« Les CGV sont le reflet du sérieux d’une entreprise »

Nous avons à plusieurs reprises traité du problème des e-commerçants copiant les CGV de leurs concurrents. Pour en savoir un peu plus sur ce problème juridique, nous avons interviewé, Me Yaël WOLMARK, Avocat au Barreau de Paris & Médiateur Européen, associée du cabinet Versus & Versus. Ayant pour spécialité, le Droit de la Propriété Intellectuelle et le Droit des Nouvelles Technologies, de l’Informatique et de la Communication, elle répond ici à nos questions et revient sur une thématique : Comment se protéger et quels sont les recours en cas de « recopiage » de CGV ?

Les CGV : le reflet du sérieux d’une entreprise

Les conditions générales de vente sont la base des relations commerciales entre les parties, d’autant plus entre un professionnel et un non professionnel. Leur précision et leur visibilité sera le reflet du sérieux d’une entreprise et par là même de sa crédibilité sur le marché.

Il est interdit de recopier les CGV d’un concurrent. Les conditions générales de vente sont considérées comme partie intégrante du savoir faire et de l’actif d’une l’entreprise, les copier revient à déposséder cette dernière.

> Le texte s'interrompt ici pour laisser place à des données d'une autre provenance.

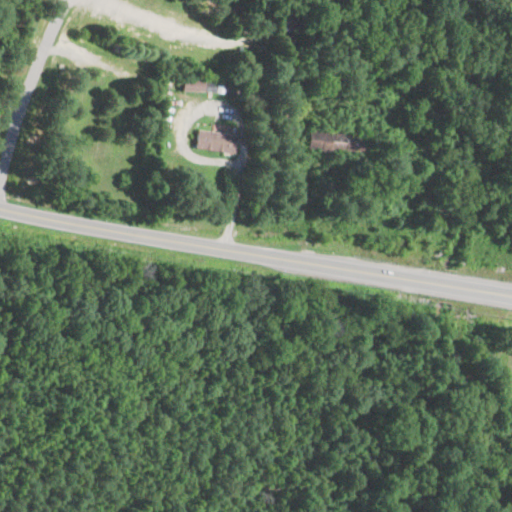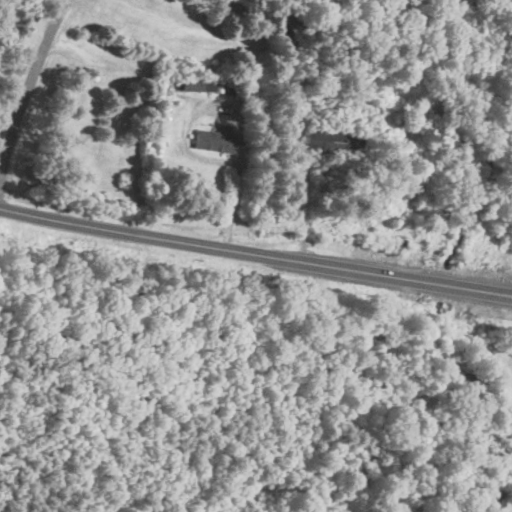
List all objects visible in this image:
road: (157, 17)
building: (288, 20)
building: (191, 83)
building: (190, 84)
road: (28, 86)
building: (213, 140)
building: (214, 140)
building: (333, 141)
building: (331, 142)
road: (255, 252)
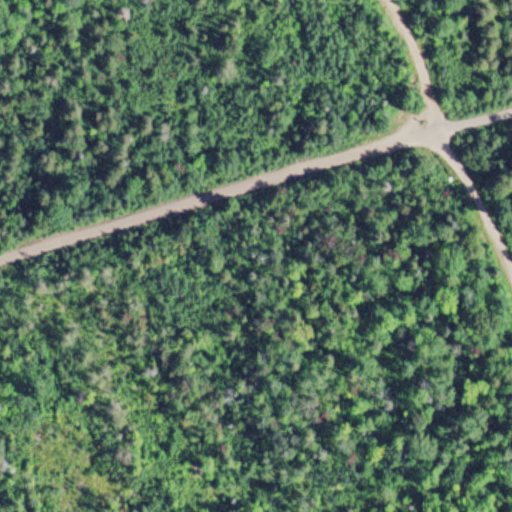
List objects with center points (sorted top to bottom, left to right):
road: (254, 167)
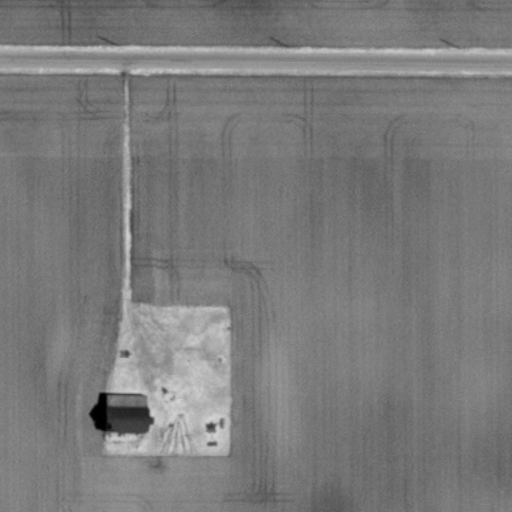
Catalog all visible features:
road: (255, 59)
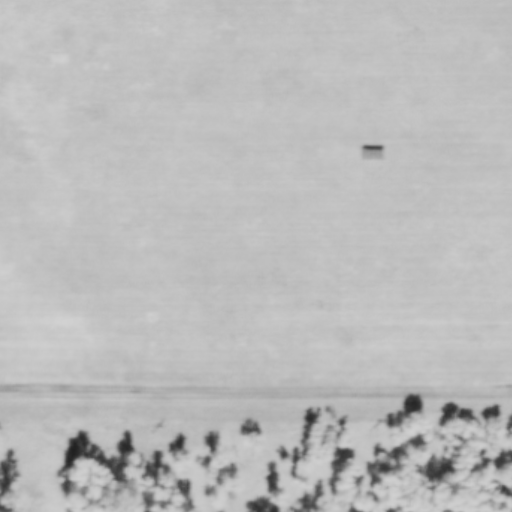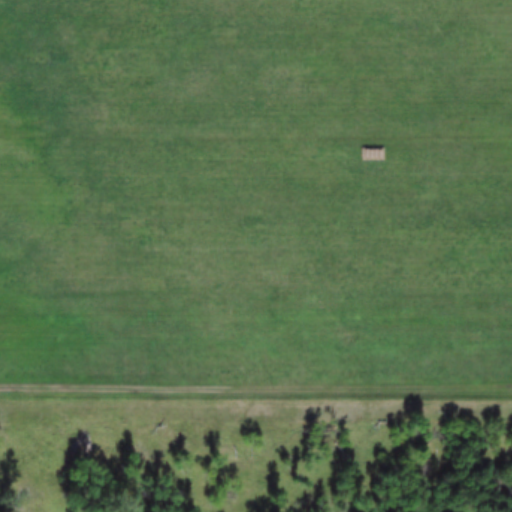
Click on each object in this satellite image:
road: (256, 393)
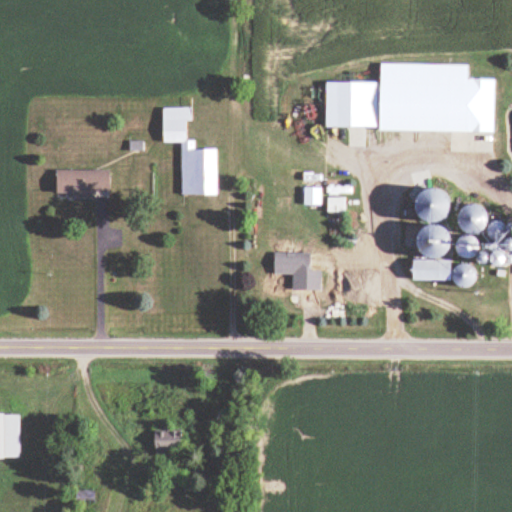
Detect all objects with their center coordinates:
building: (418, 99)
building: (194, 154)
building: (87, 182)
road: (374, 186)
building: (396, 224)
building: (300, 269)
building: (440, 269)
road: (101, 273)
road: (447, 302)
road: (255, 348)
building: (11, 435)
building: (173, 440)
building: (91, 496)
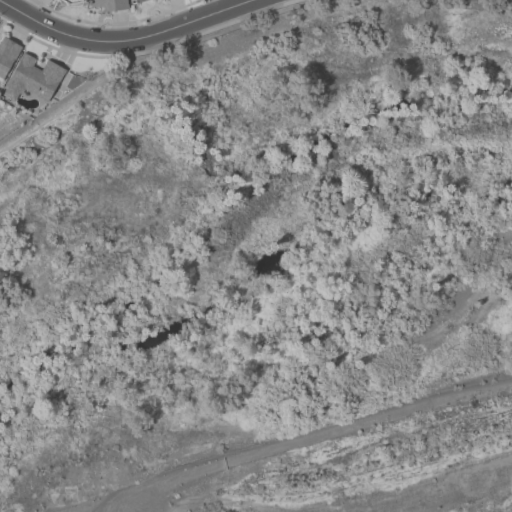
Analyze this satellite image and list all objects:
building: (145, 1)
building: (105, 5)
road: (241, 25)
road: (124, 40)
building: (7, 57)
building: (34, 79)
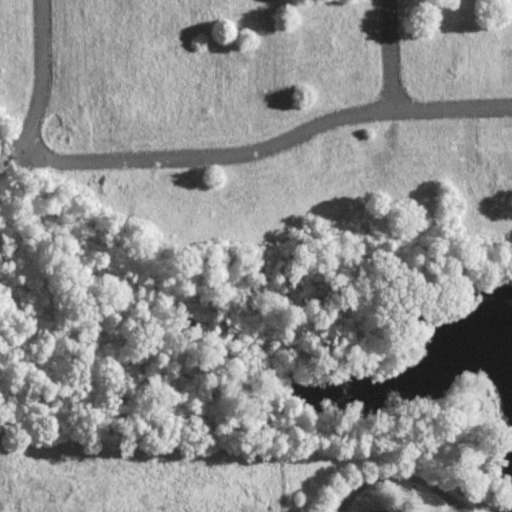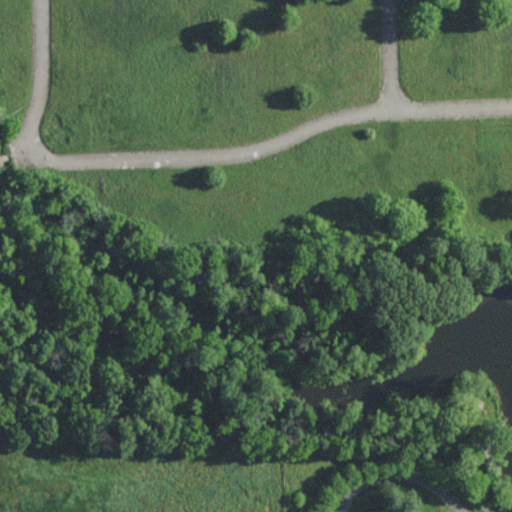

L’objectif premier des CGV est de clarifier les relations commerciales entre professionnels ou entre professionnels et consommateurs. Elles doivent être adaptées à la fois à l’activité de l’entreprise et à ses interlocuteurs. Les CGV d’un hébergeur ne sauraient par exemple être adaptées à l’activité d’un distributeur de meubles.

En cas de « recopiage » de CGV, on risque d’être poursuivi et condamner pour parasitisme (se mettre dans le sillage d’autrui en profitant de l’investissement d’autrui). Les sanctions sont principalement pécuniaires. Tout dépend de l’importance du plagiat. S’il s’étend par exemple à l’ensemble du site, les condamnations pécuniaires peuvent être assorties d’une suppression du site, d’un transfert de nom de domaine, de marque, d’une publication judiciaire…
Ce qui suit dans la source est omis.